El aire en el coche era un tormento. Su olor, sus gemidos, el sabor de sus labios... todo seguía vivo en mi mente. Kara estaba pegada a la ventanilla, como si la tela del asiento fuera de fuego. El silencio era una entidad propia, pesada y húmeda, asfixiante. Cada respiro, cada minúsculo movimiento de su cuerpo a mi lado era una agonía. No era un viaje, era una prisión.
Mi mano, que había estado a centímetros de su muslo, se apretó contra el volante. El cuero se sintió frío, una bienvenida distracción. Apenas podía conducir. Mi mente viajaba una y otra vez a apartamento, al beso, al caos de nuestros cuerpos. Me había mentido a mí mismo, diciéndome que la llevaría a la boutique por pura cortesía, pero la verdad era que no podía dejarla sola. No cuando el olor de ella aún llenaba mis fosas nasales, cuando el recuerdo de sus gemidos todavía vibraba en mis oídos.
—No sé qué decir —murmuró, su voz apenas un susurro que rompió el silencio.
—No digas nada —dije, mi voz ronca, sin mirarla. Me detuve en un semáforo en rojo.
Ella se quedó en silencio, y por un momento, pensé que no respondería.
—¿Te arrepientes? —dije, la pregunta cargada de dolor. No la miré, pero la sentí tensarse a mi lado.
—¿De verdad lo preguntas? —susurró, su voz se quebró.
—Sí, lo pregunto —me giré para mirarla. Sus ojos estaban rojos, pero no había lágrimas. Había una furia gélida, una que me dolía más que cualquier golpe.
—¿Por qué me besaste? —dijo, la pregunta cargada de dolor.
—El contrato se rompió hace mucho tiempo —dije, mi voz se suavizó—. Se rompió en el momento en que me di cuenta de que no podía dejar de pensar en ti.
El semáforo cambió a verde, pero no me moví.

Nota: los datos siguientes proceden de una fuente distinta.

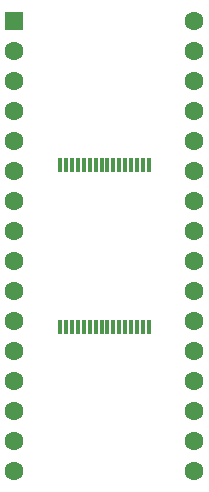
<source format=gts>
%TF.GenerationSoftware,KiCad,Pcbnew,9.0.2*%
%TF.CreationDate,2025-06-27T13:20:57+02:00*%
%TF.ProjectId,TSSOP32-14mm Adapter,5453534f-5033-4322-9d31-346d6d204164,V1*%
%TF.SameCoordinates,Original*%
%TF.FileFunction,Soldermask,Top*%
%TF.FilePolarity,Negative*%
%FSLAX46Y46*%
G04 Gerber Fmt 4.6, Leading zero omitted, Abs format (unit mm)*
G04 Created by KiCad (PCBNEW 9.0.2) date 2025-06-27 13:20:57*
%MOMM*%
%LPD*%
G01*
G04 APERTURE LIST*
G04 Aperture macros list*
%AMRoundRect*
0 Rectangle with rounded corners*
0 $1 Rounding radius*
0 $2 $3 $4 $5 $6 $7 $8 $9 X,Y pos of 4 corners*
0 Add a 4 corners polygon primitive as box body*
4,1,4,$2,$3,$4,$5,$6,$7,$8,$9,$2,$3,0*
0 Add four circle primitives for the rounded corners*
1,1,$1+$1,$2,$3*
1,1,$1+$1,$4,$5*
1,1,$1+$1,$6,$7*
1,1,$1+$1,$8,$9*
0 Add four rect primitives between the rounded corners*
20,1,$1+$1,$2,$3,$4,$5,0*
20,1,$1+$1,$4,$5,$6,$7,0*
20,1,$1+$1,$6,$7,$8,$9,0*
20,1,$1+$1,$8,$9,$2,$3,0*%
G04 Aperture macros list end*
%ADD10RoundRect,0.250000X-0.550000X-0.550000X0.550000X-0.550000X0.550000X0.550000X-0.550000X0.550000X0*%
%ADD11C,1.600000*%
%ADD12R,0.300000X1.300000*%
G04 APERTURE END LIST*
D10*
%TO.C,J1*%
X0Y0D03*
D11*
X0Y-2540000D03*
X0Y-5080000D03*
X0Y-7620000D03*
X0Y-10160000D03*
X0Y-12700000D03*
X0Y-15240000D03*
X0Y-17780000D03*
X0Y-20320000D03*
X0Y-22860000D03*
X0Y-25400000D03*
X0Y-27940000D03*
X0Y-30480000D03*
X0Y-33020000D03*
X0Y-35560000D03*
X0Y-38100000D03*
X15240000Y-38100000D03*
X15240000Y-35560000D03*
X15240000Y-33020000D03*
X15240000Y-30480000D03*
X15240000Y-27940000D03*
X15240000Y-25400000D03*
X15240000Y-22860000D03*
X15240000Y-20320000D03*
X15240000Y-17780000D03*
X15240000Y-15240000D03*
X15240000Y-12700000D03*
X15240000Y-10160000D03*
X15240000Y-7620000D03*
X15240000Y-5080000D03*
X15240000Y-2540000D03*
X15240000Y0D03*
%TD*%
D12*
%TO.C,IC1*%
X3875000Y-25900000D03*
X4375000Y-25899999D03*
X4875000Y-25900000D03*
X5375000Y-25900000D03*
X5875001Y-25900000D03*
X6375000Y-25900000D03*
X6874999Y-25900000D03*
X7375000Y-25900000D03*
X7875000Y-25900000D03*
X8375001Y-25900000D03*
X8875000Y-25900000D03*
X9374999Y-25900000D03*
X9875000Y-25900000D03*
X10375000Y-25900000D03*
X10875000Y-25899999D03*
X11375000Y-25900000D03*
X11375000Y-12200000D03*
X10875000Y-12200001D03*
X10375000Y-12200000D03*
X9875000Y-12200000D03*
X9374999Y-12200000D03*
X8875000Y-12200000D03*
X8375001Y-12200000D03*
X7875000Y-12200000D03*
X7375000Y-12200000D03*
X6874999Y-12200000D03*
X6375000Y-12200000D03*
X5875001Y-12200000D03*
X5375000Y-12200000D03*
X4875000Y-12200000D03*
X4375000Y-12200001D03*
X3875000Y-12200000D03*
%TD*%
M02*

</source>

Kara no dijo nada, pero sus manos se relajaron sobre la rodilla. De repente, la incomodidad era un poco menos pesada.
Al llegar a la boutique, Aileen corrió a abrazarla. Llevaba puesto su vestido de novia. La modista la rodeaba y dos de las damas de honor ya estaban allí, en sus vestidos de satén lila.
—¡Kara! —exclamó Aileen, y luego me miró—. ¡Dax! ¡Qué bien que viniste! Me siento mucho mejor contigo aquí. ¡Vamos, el fotógrafo está listo!
Aileen nos arrastró a una zona de espejos. La modista, una mujer de aspecto severo, le entregó a Kara un vestido de un hermoso satén lila. Me quedé ahí, sosteniendo su bolso y su ropa como un sirviente. Escuché el susurro de la tela al caer. Una pequeña abertura en la cortina del probador, un hueco que me tentaba. Sentí que me miraba, y mis ojos se clavaron en la tela. Kara me pasó su pantalón, luego su blusa. Y entonces, mi voz, grave y cerca de su oído, le dio la orden:
—También quítate el sostén —dije—. No luce si te lo quedas.
Por el hueco de la cortina vi el encaje negro. Era tan fino y transparente que podía ver la piel de Kara. Tragué saliva. Vi la curva de su espalda, la forma de su cintura, la lencería que me hacía perder el control. Sentí sus dedos rozar los míos, una descarga eléctrica. Me miró a través del espejo, sus ojos grandes y llenos de una mezcla de rabia y miedo. Y en ese instante, en ese simple gesto, vi la verdad de su deseo.
Salió del probador y se paró frente al espejo de cuerpo entero. La modista se acercó a ella, con alfileres en la boca.
—Muy bien, señorita, de frente. Gire lentamente —dijo, mientras ajustaba la tela—. Perfecto. Manténgase así. Y más con la espalda descubierta, ¡lo hace lucir perfecto!
Aileen se acercó, sonriendo.
—Kara, ¡te ves increíble! ¡El lila es tu color! —chilló, abrazándola.
Me quedé en silencio, mirándola. Por un momento, toda la frialdad que había mostrado se desvaneció. Mis ojos azules se abrieron levemente, una expresión de genuina sorpresa y admiración cruzó mi rostro. El vestido se ajustaba a su cuerpo de una manera que me hacía sentir hermoso y vulnerable a la vez. La vi a través del espejo, mis ojos clavados en ella.
—El color te queda bien —dije, mi voz tan plana y controlada que me hizo dudar de si el momento de vulnerabilidad había sido real. Aproveché que Aileen se volteó a hablar con la modista, y me acerqué, lentamente, hasta que estuve a su lado. Incliné mi cabeza y le susurré al oído, con una voz que era una mezcla de seda y veneno:
—Esa tela no oculta nada. Cada curva es una invitación, pero me encantó más la lencería.